Extrait>
++++++

Selon les organisations de défense des droits humains, plus de 150 000 personnes ont été tuées et plus de 12 millions déplacées.

L’armée et les Forces de soutien rapide (FSR), groupe paramilitaire, continuent de recevoir un approvisionnement illimité en armements, malgré les restrictions internationales sur les livraisons d’armes.

Les intérêts divergents des acteurs régionaux ont transformé ce conflit en une guerre complexe qui menace désormais d’aggraver l’instabilité dans la Corne de l’Afrique et au-delà.

Le carnage de la guerre a été manifeste lors de la récente prise d’el-Fasher, capitale de la région du Darfour occidental, par les FSR, où le groupe paramilitaire a été accusé d’avoir perpétré un massacre.

Cet article explicatif examine les acteurs extérieurs liés à un conflit qui a engendré l’une des pires crises humanitaires au monde.

Qui soutient l’armée ?

L’armée soudanaise bénéficierait du soutien de nombreux acteurs, notamment l’Égypte, la Turquie, l’Iran, la Russie et l’Érythrée, accusés de lui fournir une aide militaire directe.

Le premier pays visité par le chef d’état-major de l’armée soudanaise, le général Abdel Fattah al-Burhan, après le début du conflit en avril 2023, fut l’Égypte. De nombreux rapports ont depuis lors confirmé le soutien du Caire à l’armée.

Les Forces de soutien rapide (FSR) et leur chef, le lieutenant-général Mohamed Hamdan Dagalo (Hemedti), ont accusé à plusieurs reprises l’Égypte de « fournir des armes à l’armée, notamment des avions de combat ».

La dernière accusation en date contre le Caire remonte au 5 novembre 2025, lorsque les FSR ont affirmé que des drones, lancés depuis des « bases étrangères », avaient mené des frappes dans la région occidentale du Darfour. Les médias pro-FSR ont quant à eux affirmé que ces drones avaient été lancés depuis le territoire égyptien.

L’Égypte avait auparavant nié toute implication directe dans le conflit.

La Turquie a officiellement adopté une position neutre, mais aurait également fourni à l’armée soudanaise des drones qui ont joué un rôle déterminant dans sa reprise des régions centrales, notamment Khartoum, aux mains des RSF. En mars 2025, les médias turcs ont rapporté qu’Ankara avait fourni des drones de combat à l’armée soudanaise, contribuant ainsi à la prise de Khartoum. Certains médias turcs ont également appelé Ankara à renforcer son soutien à l’armée soudanaise.

++++++

Consigne donnée>
Poursuivez l'extrait sur les soutiens étrangers dans la guerre au Soudan, à partir de sa dernière phrase. Les données n'ont aucun rôle dans ce travail.

++++++

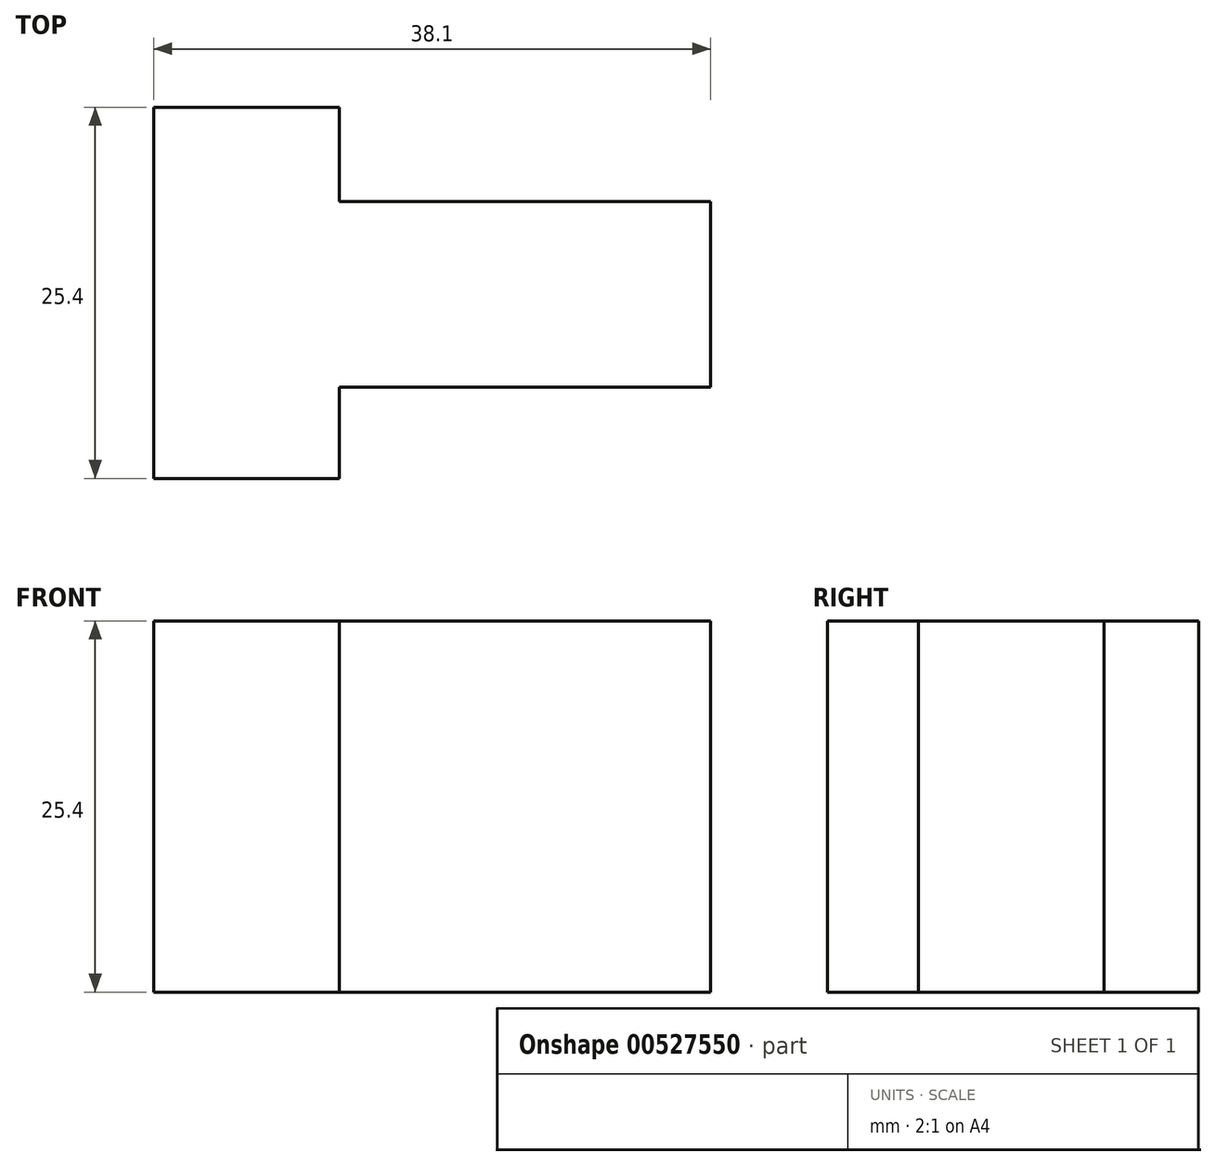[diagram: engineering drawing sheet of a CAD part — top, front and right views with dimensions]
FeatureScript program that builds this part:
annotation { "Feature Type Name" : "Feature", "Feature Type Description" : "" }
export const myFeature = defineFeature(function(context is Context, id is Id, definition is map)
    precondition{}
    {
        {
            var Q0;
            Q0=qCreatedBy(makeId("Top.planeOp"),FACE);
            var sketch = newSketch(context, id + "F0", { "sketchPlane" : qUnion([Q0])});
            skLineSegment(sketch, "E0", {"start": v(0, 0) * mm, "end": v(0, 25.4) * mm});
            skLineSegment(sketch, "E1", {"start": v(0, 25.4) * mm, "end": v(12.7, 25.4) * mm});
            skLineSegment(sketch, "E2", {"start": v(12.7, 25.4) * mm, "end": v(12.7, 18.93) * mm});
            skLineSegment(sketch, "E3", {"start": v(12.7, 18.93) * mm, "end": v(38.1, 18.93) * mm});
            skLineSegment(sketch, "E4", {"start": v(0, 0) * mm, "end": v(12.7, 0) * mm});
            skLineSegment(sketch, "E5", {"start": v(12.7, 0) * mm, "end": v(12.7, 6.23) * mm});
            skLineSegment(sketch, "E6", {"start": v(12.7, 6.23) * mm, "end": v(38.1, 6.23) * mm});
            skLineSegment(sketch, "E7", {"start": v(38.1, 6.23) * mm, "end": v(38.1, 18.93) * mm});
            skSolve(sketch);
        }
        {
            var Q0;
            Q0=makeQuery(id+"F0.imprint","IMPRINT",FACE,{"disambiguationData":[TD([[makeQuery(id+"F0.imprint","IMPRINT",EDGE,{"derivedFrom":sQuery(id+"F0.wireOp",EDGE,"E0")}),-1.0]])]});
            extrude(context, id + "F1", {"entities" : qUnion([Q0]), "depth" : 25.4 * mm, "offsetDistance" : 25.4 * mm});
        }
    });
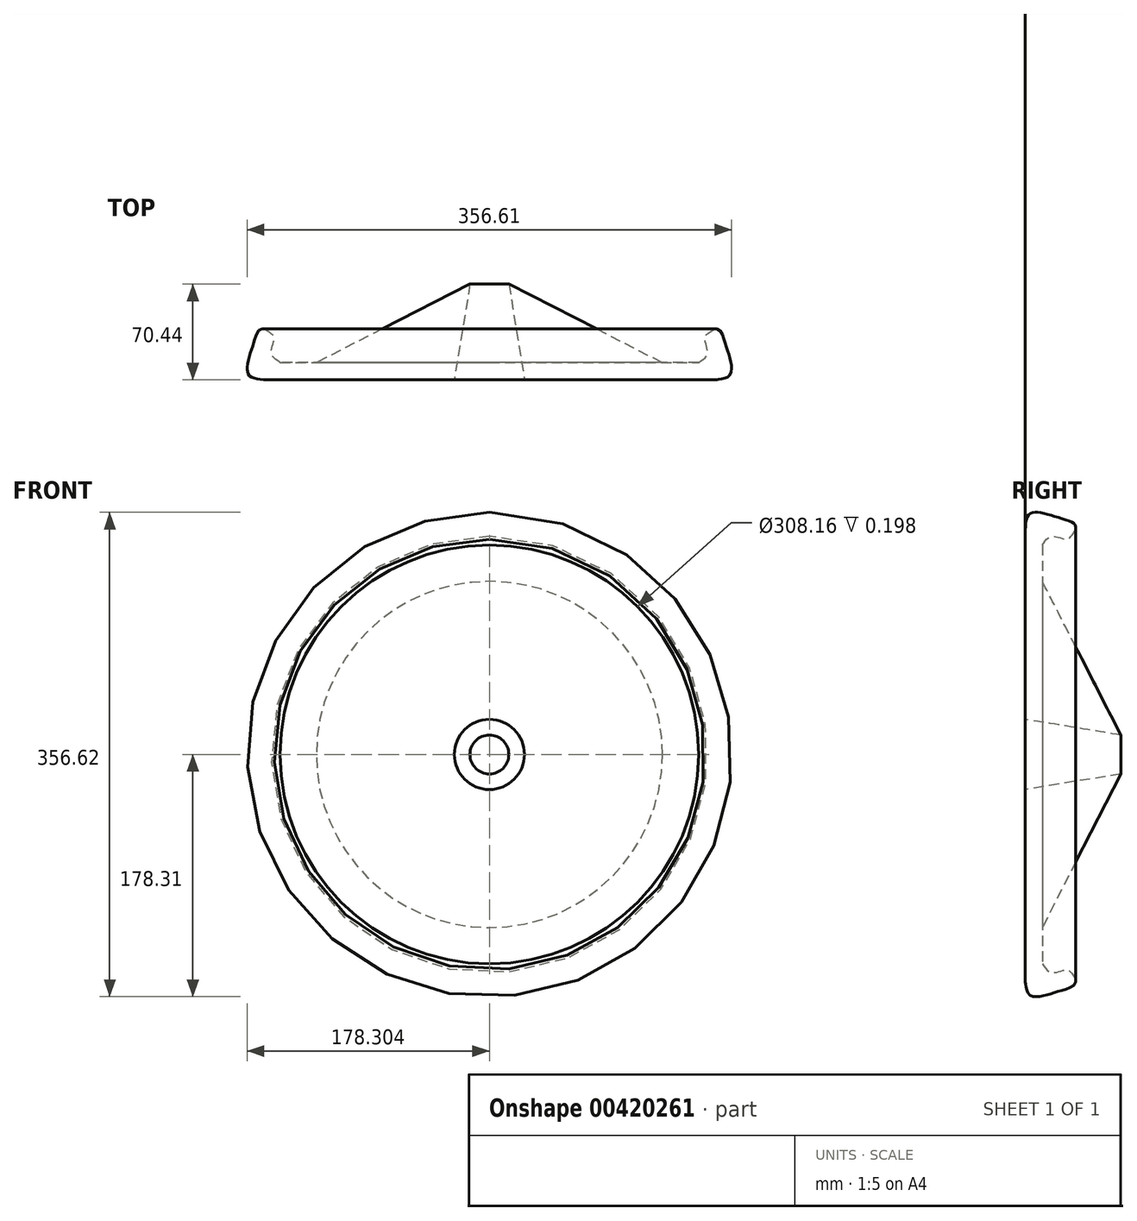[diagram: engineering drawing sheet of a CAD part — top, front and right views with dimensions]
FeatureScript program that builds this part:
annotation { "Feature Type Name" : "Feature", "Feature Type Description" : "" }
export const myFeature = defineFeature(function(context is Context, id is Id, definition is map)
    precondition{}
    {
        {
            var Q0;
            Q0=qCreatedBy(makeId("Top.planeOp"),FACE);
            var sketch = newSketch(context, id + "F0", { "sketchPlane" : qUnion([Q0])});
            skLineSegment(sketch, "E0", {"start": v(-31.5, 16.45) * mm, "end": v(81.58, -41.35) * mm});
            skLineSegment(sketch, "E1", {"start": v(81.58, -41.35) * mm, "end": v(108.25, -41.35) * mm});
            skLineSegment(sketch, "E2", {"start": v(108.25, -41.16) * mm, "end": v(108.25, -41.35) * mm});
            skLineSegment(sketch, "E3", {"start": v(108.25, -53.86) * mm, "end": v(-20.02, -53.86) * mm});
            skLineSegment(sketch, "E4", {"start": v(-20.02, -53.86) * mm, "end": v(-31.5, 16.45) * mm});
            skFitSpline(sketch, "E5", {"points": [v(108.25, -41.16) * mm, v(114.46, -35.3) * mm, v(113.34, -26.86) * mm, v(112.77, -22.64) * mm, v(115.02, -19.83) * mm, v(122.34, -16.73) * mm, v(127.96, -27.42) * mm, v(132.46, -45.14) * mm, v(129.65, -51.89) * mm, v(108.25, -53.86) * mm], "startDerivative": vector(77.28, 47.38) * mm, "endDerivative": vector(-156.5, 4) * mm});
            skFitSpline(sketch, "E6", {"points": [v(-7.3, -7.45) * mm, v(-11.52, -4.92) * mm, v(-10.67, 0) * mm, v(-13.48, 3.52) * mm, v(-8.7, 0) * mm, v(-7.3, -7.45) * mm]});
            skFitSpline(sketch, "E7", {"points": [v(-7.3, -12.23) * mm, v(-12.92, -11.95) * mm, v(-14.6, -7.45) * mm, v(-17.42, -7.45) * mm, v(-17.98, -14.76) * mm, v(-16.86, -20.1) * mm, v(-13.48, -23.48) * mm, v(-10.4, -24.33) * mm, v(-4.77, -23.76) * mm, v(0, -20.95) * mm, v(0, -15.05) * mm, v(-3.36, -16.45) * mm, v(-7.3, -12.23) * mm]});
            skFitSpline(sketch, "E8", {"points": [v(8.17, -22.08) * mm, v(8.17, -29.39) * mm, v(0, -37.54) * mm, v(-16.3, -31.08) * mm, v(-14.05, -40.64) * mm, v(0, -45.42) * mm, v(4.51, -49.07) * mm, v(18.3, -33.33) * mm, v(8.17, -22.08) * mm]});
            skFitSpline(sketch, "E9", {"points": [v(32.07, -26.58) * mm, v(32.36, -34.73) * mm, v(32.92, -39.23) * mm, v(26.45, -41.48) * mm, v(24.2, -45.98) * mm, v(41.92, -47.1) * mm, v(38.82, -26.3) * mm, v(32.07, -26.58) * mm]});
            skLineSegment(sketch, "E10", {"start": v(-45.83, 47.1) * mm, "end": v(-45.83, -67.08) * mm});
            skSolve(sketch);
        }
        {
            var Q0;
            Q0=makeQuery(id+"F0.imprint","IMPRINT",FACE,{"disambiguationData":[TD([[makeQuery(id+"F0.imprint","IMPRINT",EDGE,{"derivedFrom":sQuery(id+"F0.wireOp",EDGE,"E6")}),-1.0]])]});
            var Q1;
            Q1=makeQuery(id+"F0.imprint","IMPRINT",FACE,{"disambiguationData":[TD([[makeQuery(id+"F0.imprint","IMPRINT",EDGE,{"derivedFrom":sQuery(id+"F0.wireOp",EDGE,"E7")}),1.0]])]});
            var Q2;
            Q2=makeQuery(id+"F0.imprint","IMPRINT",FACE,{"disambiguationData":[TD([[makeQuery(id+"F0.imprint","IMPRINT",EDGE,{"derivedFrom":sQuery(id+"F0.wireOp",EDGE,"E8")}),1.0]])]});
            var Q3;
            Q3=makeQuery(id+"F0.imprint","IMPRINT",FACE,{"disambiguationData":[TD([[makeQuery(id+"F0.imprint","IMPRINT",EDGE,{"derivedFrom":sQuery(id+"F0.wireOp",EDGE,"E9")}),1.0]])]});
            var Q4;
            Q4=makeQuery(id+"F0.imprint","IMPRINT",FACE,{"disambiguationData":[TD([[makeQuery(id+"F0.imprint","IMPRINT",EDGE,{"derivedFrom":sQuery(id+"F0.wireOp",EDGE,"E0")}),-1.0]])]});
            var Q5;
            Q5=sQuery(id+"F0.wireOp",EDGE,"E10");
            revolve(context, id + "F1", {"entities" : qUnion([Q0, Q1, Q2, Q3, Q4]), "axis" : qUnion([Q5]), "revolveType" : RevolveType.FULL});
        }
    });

++++++

Réponse apportée>
En mars 2025, le Washington Post, quotidien américain, a rapporté que Baykar, la plus grande entreprise d’armement turque, avait fourni des armes létales, dont des drones et des centaines d’ogives, à l’armée soudanaise.

Le 6 novembre, l’organisation de presse indépendante Middle East Eye a rapporté que la Turquie et l’Égypte avaient intensifié leur soutien à l’armée après la prise d’el-Fasher par les RSF.

Divers médias ont également affirmé que l’armée recevait des avions de chasse et des drones de Russie et d’Iran.

En octobre 2024, le chef des RSF, Hemedti, a accusé Téhéran de soutenir militairement l’armée. L’Iran, qui a rétabli ses relations diplomatiques avec le Soudan en octobre 2023 après une interruption de sept ans, n’a pas répondu à ces allégations.

L’agence de presse américaine Bloomberg a rapporté en octobre 2024 que l’Iran et la Russie avaient « discuté avec l’armée soudanaise de la construction de bases militaires » sur la côte soudanaise de la mer Rouge.

L’Iran a démenti ces allégations, mais la Russie a signé un accord avec le gouvernement militaire soudanais en février 2025 pour l’établissement d’une base navale dans le pays. Moscou poursuivait cet objectif depuis 2017.

L’Érythrée voisine n’a pas non plus caché son soutien à l’armée soudanaise dans ce conflit. En janvier 2025, une milice soudanaise pro-armée a déclaré que ses combattants avaient reçu un entraînement et des armes de l’Érythrée.

L’Arabie saoudite serait également favorable à l’armée, mais elle a officiellement adopté une position de neutralité.

Qui soutient les RSF ?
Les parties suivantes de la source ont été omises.